### Short exercise A
Decide whether each statement agrees with the landing page post: (i) the post grew out of a presentation given to the Seattle HubSpot Area Group; (ii) the landing page is called a navigation tool; (iii) the basic layout of a landing page changes when HubSpot is not used. For each statement, answer yes or no and quote the deciding words of the post.
----- Document section -----
Posted by Timothy Lorang on Mon, Feb 26, 2018 @ 03:33 AM

The landing page is an integral part of any content strategy but it is often misunderstood and poorly executed. At its simplest level the landing page is the web page someone sees after clicking a link to your website. How people get to the landing page, what they see on the landing page and what they do next are the basic parts of the landing page process. As a HubSpot Partner I encourage my clients to use the integrated landing page tools but even if you do not use HubSpot, the basic layout of the landing page, its uses, and the processes and techniques of implementing the landing page are the same.

This blog was inspired by a presentation I recently made to the Seattle HubSpot Area Group. You can see my presentation, Stick the landing page! How to flawlessley execute a HubSpot landing page from beginning through the end. This blog fills in the blank spots and covers the purpose and use of the landing page; the basic layout of the landing page and thank you page; building the Landing Page in HubSpot; and the landing page conversion process. Included are links to more landing page resources. You can see the presentation here:

Stick the landing page!

What is the purpose of the landing page?

The landing page is a conversion tool. The goal of the landing page is to convert visitors to either buy a product or service, or to give you information such as a name and an email address, that can be used in future marketing campaigns. If you want to build your newsletter email list, find people who may be potential customers or to sell a product you will need to use a landing page.
----- Provided entries -----
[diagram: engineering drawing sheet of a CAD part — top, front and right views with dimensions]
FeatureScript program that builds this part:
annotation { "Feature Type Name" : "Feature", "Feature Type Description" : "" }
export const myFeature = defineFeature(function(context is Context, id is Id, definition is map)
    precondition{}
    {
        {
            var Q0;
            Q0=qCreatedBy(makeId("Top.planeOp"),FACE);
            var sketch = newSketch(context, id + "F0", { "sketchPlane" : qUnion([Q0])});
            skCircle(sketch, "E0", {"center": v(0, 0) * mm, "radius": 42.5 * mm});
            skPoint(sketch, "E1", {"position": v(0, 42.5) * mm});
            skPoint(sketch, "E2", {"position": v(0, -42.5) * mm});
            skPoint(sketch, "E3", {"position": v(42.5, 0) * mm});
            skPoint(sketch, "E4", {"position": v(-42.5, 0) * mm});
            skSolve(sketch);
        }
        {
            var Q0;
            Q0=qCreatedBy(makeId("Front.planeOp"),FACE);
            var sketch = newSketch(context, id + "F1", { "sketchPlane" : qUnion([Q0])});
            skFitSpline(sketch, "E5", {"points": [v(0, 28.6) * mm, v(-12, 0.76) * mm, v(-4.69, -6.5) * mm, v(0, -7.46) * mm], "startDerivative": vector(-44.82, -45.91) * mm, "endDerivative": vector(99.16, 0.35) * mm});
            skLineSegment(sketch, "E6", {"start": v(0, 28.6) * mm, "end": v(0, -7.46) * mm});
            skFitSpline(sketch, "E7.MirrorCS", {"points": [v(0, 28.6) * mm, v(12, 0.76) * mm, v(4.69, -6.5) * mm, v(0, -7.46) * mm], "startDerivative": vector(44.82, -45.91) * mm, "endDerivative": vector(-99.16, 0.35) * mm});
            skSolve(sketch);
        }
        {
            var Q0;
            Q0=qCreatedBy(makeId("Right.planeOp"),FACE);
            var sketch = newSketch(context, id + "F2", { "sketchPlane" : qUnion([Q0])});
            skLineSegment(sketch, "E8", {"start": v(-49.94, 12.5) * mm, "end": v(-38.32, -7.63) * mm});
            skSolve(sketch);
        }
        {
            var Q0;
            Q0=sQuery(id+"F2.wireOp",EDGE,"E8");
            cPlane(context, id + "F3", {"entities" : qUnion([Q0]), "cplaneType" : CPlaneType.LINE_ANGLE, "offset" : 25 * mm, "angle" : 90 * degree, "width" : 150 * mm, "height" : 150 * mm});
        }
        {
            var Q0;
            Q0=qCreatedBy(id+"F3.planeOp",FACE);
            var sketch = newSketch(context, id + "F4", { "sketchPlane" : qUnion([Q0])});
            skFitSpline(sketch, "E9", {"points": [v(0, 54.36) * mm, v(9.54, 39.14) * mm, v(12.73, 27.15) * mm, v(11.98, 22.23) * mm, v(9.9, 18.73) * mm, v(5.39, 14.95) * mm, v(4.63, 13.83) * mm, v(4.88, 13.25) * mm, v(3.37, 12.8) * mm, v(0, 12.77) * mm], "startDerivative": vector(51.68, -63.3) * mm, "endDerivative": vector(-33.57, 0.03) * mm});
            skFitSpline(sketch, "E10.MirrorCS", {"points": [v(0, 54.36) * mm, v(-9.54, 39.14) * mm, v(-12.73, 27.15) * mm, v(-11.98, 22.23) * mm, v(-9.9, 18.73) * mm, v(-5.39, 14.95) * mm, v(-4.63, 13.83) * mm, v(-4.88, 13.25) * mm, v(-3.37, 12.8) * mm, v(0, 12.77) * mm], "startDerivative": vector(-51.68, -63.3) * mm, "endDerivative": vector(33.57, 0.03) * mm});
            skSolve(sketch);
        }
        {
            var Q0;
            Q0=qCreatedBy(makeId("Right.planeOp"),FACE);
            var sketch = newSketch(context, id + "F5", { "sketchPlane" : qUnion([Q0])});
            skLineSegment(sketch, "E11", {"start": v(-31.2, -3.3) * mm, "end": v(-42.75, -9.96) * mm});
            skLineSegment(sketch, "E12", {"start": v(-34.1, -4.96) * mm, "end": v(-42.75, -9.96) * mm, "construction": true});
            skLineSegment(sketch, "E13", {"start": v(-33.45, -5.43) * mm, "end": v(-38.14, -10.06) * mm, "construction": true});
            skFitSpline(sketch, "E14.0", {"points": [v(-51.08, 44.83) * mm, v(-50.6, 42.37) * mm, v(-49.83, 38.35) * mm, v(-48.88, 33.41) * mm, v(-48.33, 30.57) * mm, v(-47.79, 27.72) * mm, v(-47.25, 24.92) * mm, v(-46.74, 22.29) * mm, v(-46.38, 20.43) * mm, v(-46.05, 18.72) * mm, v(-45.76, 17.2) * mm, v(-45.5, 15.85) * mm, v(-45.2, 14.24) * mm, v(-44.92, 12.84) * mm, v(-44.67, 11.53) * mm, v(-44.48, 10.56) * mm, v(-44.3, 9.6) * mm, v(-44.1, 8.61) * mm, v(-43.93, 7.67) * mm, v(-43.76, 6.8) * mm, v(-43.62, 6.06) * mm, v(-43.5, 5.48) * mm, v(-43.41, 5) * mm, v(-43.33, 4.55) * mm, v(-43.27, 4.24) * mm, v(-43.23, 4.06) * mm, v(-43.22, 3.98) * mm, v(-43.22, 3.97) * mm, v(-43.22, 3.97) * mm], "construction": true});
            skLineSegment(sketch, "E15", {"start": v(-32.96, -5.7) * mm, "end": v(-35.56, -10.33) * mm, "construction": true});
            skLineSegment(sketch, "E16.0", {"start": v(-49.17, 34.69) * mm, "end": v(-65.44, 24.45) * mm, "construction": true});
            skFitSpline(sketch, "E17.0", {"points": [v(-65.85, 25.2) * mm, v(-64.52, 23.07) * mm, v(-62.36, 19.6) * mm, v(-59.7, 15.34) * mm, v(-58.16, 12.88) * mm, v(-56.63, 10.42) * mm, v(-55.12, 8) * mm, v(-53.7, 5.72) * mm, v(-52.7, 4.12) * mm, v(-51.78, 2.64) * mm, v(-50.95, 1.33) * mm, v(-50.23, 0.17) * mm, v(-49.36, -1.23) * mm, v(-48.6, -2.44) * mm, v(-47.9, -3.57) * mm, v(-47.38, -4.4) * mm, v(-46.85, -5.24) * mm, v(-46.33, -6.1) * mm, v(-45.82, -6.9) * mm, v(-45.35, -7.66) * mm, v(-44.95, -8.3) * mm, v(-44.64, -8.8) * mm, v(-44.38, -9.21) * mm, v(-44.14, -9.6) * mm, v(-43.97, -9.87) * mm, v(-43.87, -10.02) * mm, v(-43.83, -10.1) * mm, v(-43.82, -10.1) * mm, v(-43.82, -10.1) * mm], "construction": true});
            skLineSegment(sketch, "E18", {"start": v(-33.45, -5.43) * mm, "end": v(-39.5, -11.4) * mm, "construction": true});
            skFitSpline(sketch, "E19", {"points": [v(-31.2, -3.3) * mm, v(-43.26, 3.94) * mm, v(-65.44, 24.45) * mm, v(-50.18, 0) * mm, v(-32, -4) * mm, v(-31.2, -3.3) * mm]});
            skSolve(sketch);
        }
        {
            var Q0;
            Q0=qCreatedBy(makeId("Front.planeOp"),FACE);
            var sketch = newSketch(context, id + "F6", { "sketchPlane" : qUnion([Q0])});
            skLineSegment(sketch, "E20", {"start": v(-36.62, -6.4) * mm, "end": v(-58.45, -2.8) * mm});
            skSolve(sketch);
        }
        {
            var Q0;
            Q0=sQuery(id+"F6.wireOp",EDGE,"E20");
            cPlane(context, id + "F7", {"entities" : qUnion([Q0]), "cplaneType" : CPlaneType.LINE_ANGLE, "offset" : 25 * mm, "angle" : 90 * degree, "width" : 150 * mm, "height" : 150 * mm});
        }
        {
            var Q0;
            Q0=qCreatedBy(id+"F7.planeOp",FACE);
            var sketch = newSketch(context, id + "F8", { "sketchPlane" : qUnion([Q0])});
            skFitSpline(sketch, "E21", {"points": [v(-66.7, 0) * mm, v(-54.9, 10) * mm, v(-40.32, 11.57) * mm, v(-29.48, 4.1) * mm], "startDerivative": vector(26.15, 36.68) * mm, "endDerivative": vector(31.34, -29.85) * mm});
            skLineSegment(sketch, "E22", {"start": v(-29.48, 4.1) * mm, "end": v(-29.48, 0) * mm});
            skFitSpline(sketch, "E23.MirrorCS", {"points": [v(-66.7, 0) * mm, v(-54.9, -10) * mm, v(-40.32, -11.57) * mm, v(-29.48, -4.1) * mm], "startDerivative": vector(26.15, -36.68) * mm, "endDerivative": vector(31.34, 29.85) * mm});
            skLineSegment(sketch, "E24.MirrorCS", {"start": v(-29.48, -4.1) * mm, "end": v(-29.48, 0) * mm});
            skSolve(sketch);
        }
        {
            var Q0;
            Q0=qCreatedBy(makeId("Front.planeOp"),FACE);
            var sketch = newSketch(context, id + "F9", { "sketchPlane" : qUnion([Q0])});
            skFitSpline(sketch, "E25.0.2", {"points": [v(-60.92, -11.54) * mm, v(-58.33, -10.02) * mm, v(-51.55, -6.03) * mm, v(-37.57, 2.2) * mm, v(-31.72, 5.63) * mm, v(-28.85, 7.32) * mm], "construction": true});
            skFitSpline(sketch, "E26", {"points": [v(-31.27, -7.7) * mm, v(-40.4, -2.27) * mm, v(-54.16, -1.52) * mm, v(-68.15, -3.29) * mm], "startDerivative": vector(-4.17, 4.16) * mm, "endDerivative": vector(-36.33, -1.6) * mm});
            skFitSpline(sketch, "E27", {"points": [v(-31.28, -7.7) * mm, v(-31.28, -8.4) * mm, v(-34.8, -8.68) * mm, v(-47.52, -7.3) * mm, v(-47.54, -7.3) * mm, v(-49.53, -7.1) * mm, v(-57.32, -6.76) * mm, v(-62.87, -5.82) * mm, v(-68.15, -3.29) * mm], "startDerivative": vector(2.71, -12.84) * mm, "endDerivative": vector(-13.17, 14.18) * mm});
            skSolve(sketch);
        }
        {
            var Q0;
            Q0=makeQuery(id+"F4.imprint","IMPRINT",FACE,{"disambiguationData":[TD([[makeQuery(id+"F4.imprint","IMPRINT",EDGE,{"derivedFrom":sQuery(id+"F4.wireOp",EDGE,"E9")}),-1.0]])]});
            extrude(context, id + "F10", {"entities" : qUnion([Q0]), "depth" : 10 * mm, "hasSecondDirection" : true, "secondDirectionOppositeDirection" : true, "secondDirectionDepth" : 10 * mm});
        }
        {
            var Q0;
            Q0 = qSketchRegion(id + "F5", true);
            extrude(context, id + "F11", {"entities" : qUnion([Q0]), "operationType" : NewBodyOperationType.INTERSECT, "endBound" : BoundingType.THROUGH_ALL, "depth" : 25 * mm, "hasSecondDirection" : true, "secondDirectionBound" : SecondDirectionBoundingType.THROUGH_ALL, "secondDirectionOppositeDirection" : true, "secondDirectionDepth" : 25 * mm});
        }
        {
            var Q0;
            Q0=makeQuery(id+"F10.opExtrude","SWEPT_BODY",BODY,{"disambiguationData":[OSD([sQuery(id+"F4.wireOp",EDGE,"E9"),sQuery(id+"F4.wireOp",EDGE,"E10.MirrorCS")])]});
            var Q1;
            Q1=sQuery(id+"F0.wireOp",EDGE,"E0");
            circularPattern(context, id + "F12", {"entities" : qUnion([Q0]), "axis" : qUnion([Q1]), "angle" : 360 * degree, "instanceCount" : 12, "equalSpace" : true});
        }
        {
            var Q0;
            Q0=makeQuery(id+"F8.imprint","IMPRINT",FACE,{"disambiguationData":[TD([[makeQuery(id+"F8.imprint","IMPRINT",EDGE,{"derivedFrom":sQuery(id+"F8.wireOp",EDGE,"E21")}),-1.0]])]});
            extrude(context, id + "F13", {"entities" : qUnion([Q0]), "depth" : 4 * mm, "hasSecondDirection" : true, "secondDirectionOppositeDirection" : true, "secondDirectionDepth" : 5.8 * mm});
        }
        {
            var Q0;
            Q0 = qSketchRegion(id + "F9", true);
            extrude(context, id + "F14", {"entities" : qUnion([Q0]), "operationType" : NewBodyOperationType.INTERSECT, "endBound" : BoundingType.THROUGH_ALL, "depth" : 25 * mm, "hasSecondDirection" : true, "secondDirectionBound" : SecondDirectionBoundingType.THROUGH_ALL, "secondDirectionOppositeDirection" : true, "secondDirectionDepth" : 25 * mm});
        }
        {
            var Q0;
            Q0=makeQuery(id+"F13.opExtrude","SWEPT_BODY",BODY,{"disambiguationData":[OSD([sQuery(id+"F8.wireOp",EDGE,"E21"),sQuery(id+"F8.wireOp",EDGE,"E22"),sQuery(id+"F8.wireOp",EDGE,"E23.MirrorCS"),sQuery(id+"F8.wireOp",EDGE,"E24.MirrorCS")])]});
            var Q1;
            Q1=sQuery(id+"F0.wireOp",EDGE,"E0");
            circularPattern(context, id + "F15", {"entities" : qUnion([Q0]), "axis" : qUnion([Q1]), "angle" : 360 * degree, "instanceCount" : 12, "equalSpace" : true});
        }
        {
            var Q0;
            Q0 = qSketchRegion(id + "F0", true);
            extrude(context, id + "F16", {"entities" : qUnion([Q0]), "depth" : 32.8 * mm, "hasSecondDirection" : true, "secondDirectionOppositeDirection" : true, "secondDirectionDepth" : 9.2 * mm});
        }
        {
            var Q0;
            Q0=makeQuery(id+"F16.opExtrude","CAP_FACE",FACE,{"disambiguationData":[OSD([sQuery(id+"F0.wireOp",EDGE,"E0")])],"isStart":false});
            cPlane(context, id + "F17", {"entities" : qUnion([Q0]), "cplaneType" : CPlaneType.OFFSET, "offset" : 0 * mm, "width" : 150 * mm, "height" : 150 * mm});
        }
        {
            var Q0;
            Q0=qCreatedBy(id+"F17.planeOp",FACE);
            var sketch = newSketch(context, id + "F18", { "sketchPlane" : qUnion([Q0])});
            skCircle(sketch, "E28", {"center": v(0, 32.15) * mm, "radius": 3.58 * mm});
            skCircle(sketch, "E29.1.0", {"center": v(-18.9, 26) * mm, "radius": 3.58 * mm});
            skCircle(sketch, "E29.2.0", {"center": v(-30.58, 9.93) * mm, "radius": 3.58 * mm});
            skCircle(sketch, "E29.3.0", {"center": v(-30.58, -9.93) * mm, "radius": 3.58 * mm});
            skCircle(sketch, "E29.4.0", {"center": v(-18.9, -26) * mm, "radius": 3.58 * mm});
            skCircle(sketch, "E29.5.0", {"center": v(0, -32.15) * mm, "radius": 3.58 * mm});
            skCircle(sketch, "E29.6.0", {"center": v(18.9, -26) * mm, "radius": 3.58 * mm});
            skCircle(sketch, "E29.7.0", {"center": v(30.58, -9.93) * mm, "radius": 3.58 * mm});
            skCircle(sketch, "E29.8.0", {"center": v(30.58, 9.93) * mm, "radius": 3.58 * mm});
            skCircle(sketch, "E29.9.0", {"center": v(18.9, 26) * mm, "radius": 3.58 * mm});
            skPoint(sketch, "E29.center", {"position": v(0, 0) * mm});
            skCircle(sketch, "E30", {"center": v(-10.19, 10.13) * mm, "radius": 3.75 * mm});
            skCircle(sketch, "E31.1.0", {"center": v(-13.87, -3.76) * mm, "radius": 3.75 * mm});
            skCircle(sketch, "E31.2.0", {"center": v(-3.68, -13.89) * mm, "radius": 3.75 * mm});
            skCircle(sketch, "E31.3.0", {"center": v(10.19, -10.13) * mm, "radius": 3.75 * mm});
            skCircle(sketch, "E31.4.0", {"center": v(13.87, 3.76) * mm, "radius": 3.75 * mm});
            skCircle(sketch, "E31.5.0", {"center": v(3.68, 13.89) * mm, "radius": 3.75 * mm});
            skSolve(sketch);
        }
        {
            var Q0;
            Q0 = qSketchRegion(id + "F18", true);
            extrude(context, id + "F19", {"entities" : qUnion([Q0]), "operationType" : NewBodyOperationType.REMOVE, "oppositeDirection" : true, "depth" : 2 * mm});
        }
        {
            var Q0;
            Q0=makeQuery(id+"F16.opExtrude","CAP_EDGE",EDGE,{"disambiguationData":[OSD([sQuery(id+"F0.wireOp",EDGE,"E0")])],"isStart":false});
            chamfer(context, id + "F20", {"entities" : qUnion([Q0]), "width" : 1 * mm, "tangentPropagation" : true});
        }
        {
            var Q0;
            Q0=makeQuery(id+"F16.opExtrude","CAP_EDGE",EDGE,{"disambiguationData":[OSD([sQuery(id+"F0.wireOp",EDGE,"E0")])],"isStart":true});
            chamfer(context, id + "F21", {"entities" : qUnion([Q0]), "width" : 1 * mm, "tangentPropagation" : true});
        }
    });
-----
### Short exercise B
In the records, rename "Q0" to "topQuery" in everything from the start down to the line containing "v(42.5, 0) *", leaving all else unchanged, and return only those lines.

### Task answer A
(i) Yes: "This blog was inspired by a presentation I recently made to the Seattle HubSpot Area Group."
(ii) No: "The landing page is a conversion tool."
(iii) No: "even if you do not use HubSpot, the basic layout of the landing page, its uses, and the processes and techniques of implementing the landing page are the same."

### Task answer B
[diagram: engineering drawing sheet of a CAD part — top, front and right views with dimensions]
FeatureScript program that builds this part:
annotation { "Feature Type Name" : "Feature", "Feature Type Description" : "" }
export const myFeature = defineFeature(function(context is Context, id is Id, definition is map)
    precondition{}
    {
        {
            var topQuery;
            topQuery=qCreatedBy(makeId("Top.planeOp"),FACE);
            var sketch = newSketch(context, id + "F0", { "sketchPlane" : qUnion([topQuery])});
            skCircle(sketch, "E0", {"center": v(0, 0) * mm, "radius": 42.5 * mm});
            skPoint(sketch, "E1", {"position": v(0, 42.5) * mm});
            skPoint(sketch, "E2", {"position": v(0, -42.5) * mm});
            skPoint(sketch, "E3", {"position": v(42.5, 0) * mm});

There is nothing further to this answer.